[Materials provided Boundary: Start]

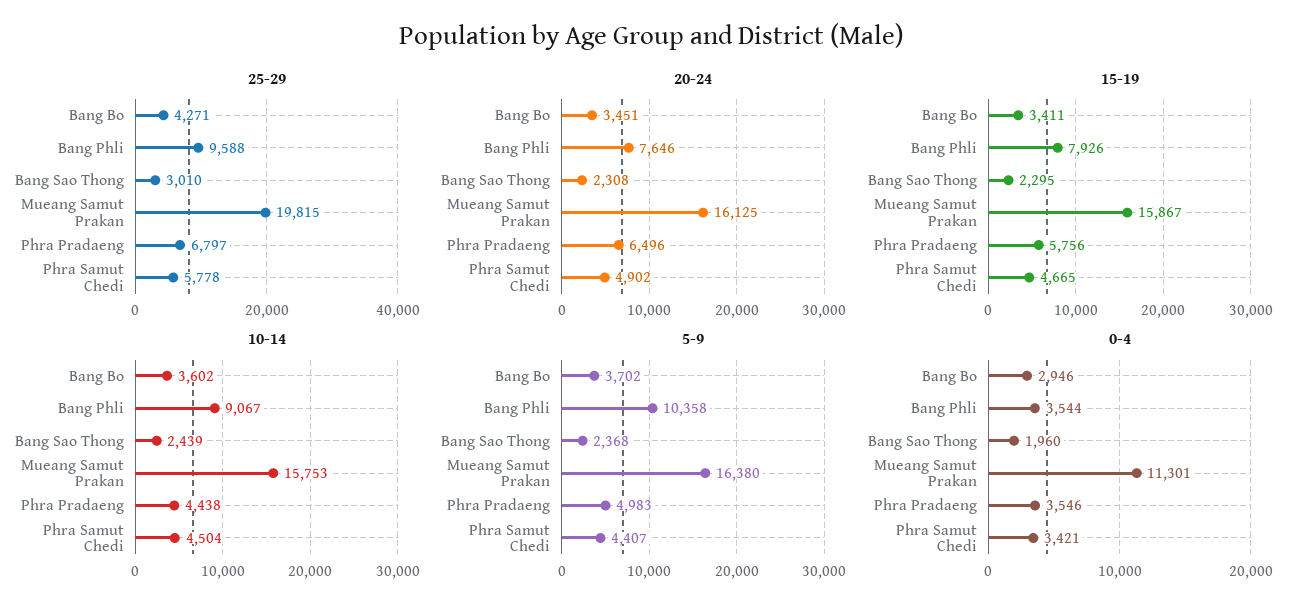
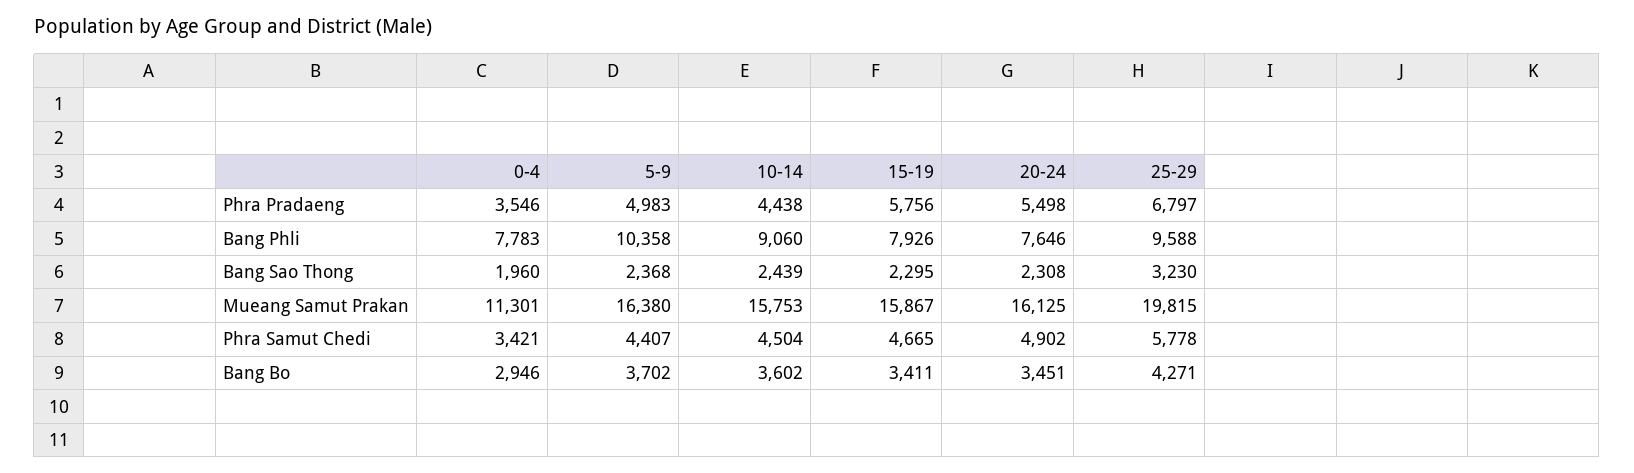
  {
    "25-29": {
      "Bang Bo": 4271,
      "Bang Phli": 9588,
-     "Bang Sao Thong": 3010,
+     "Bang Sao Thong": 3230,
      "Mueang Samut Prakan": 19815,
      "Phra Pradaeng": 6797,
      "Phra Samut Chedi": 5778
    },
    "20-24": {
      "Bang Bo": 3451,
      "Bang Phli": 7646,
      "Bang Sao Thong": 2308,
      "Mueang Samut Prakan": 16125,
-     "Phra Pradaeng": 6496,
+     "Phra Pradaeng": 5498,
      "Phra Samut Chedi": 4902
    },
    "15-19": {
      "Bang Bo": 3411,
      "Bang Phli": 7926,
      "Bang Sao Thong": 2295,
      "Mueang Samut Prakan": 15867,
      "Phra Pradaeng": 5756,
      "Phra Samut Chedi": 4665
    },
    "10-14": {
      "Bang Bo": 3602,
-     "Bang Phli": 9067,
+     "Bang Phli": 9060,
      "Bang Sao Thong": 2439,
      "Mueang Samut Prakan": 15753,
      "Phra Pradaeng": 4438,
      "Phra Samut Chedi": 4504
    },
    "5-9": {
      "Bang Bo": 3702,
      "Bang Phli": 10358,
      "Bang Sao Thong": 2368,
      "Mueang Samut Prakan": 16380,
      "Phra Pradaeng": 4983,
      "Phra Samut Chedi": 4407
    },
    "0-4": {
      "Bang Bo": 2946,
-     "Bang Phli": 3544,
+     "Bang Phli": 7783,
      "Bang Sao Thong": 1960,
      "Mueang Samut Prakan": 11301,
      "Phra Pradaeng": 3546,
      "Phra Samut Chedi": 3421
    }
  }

[Materials provided Boundary: End]
[Materials provided Boundary: Start]

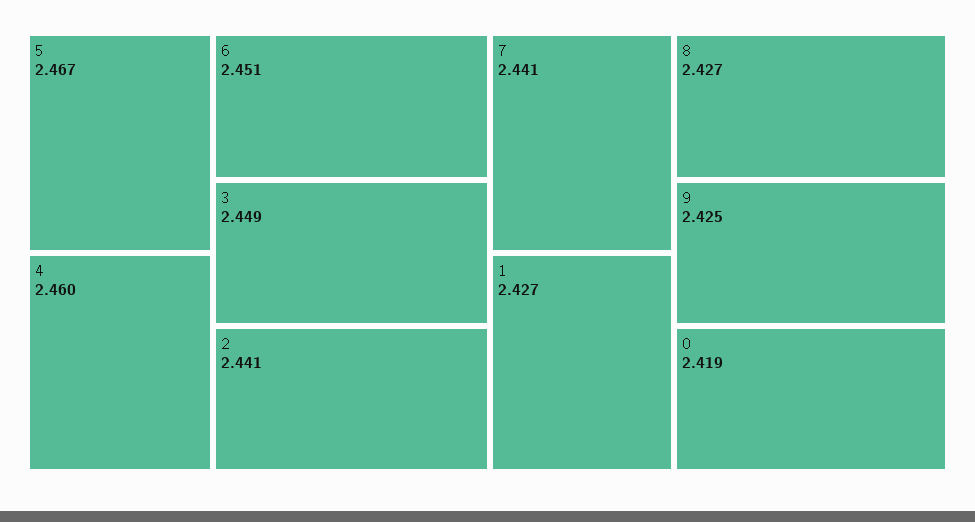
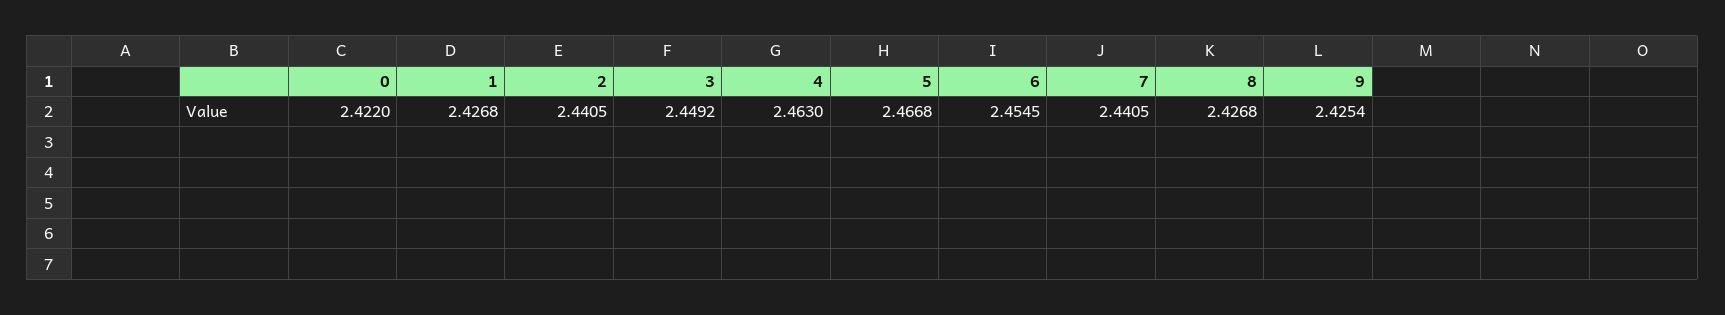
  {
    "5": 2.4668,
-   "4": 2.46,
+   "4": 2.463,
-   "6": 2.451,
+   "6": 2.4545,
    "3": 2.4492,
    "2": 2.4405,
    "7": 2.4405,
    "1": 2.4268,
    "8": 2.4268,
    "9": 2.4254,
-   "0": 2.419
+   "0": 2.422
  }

[Materials provided Boundary: End]

→ **Required action**
Only the lines with the string "Prakan" are wanted; pick them out of the records above and copy them.

→ **Output below**
      "Mueang Samut Prakan": 19815,
      "Mueang Samut Prakan": 16125,
      "Mueang Samut Prakan": 15867,
      "Mueang Samut Prakan": 15753,
      "Mueang Samut Prakan": 16380,
      "Mueang Samut Prakan": 11301,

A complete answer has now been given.